Aufgaben:
a - Fassen Sie den Text über das Buch „Junge Königinnen“ in zwei Sätzen zusammen.
b - Führen Sie den Text über das Buch „Junge Königinnen“ im Anschluss an seinen letzten Satz weiter.

Textauszug:
-------------------------
LEAH REDMOND CHANG: JUNGE
KÖNIGINNEN
Es gibt zahlreiche Schriften über das Leben von Katharina di Medici (1519-1589), ihre
Tochter Elisabeth de Valois (1545-1568) und ihre Schwiegertochter Maria Stuart
(1542-1587). Aber fast durchweg sind sie dabei bestenfalls Mitwirkende, denn in
ihrem Jahrhundert wurde die Welt in praktisch jeder Beziehung von Männern dominiert.
Die Historikerin und Literaturwissenschaftlerin Leah Redmond Chang geht nun neue Wege,
indem sie diese drei bedeutsamen Frauengestalten in den Vordergrund und den Einfluss ihres
Wirkens auf eigene Füße stellt, statt sie nur als Mitwirkende zu beschreiben.
Junge Königinnen lautet der Titel und die haben im Zusammenspiel wie auch
jede für sich einen ausgeprägten Stellenwert in jenen Renaissancezeiten.
-------------------------
Angezeigte Daten:
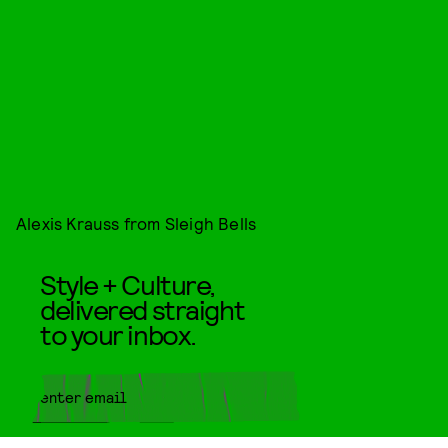
Alexis Krauss from Sleigh Bells
Style + Culture,
delivered straight
to your inbox.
-------------------------
Ihre Antworten:
a - Über Katharina di Medici, ihre Tochter Elisabeth de Valois und ihre Schwiegertochter Maria Stuart gibt es zahlreiche Schriften, doch erscheinen sie darin meist nur als Mitwirkende, weil Männer ihr Jahrhundert beherrschten. Die Historikerin und Literaturwissenschaftlerin Leah Redmond Chang stellt die drei Frauen in ihrem Buch „Junge Königinnen“ in den Vordergrund und zeigt ihren eigenen Stellenwert in der Renaissance.

b -
Über vier Jahrzehnte erstreckt sich der Zeitraum, den die Autorin untersucht hat, und der
beginnt natürlich mit Katharina di Medici, die als junge ehrgeizige Königin an der Seite
des französischen Königs Heinrich II. sich nicht auf die Hauptaufgabe einer
Monarchengattin beschränkt: einen fruchtbaren Schoß zu haben. Zehn Kinder gebärt sie
der Dynastie, doch schon früh entwickelt sie große Fähigkeiten als gewiefte
Strippenzieherin.
So gering die Macht ihrer angestammten Rolle nach außen auch war, beeinflusste sie die
europäische Geschichte mit teisl weitreichenden Folgen durch die Heiratspolitik unter
Einsatz ihrer Kinder. Allianzen bilden, Konflikte beeinflussen, Machtgefüge aufbauen
unermüdlich wirkte sie als Dirigentin im wechselnden Spiel der Mächte.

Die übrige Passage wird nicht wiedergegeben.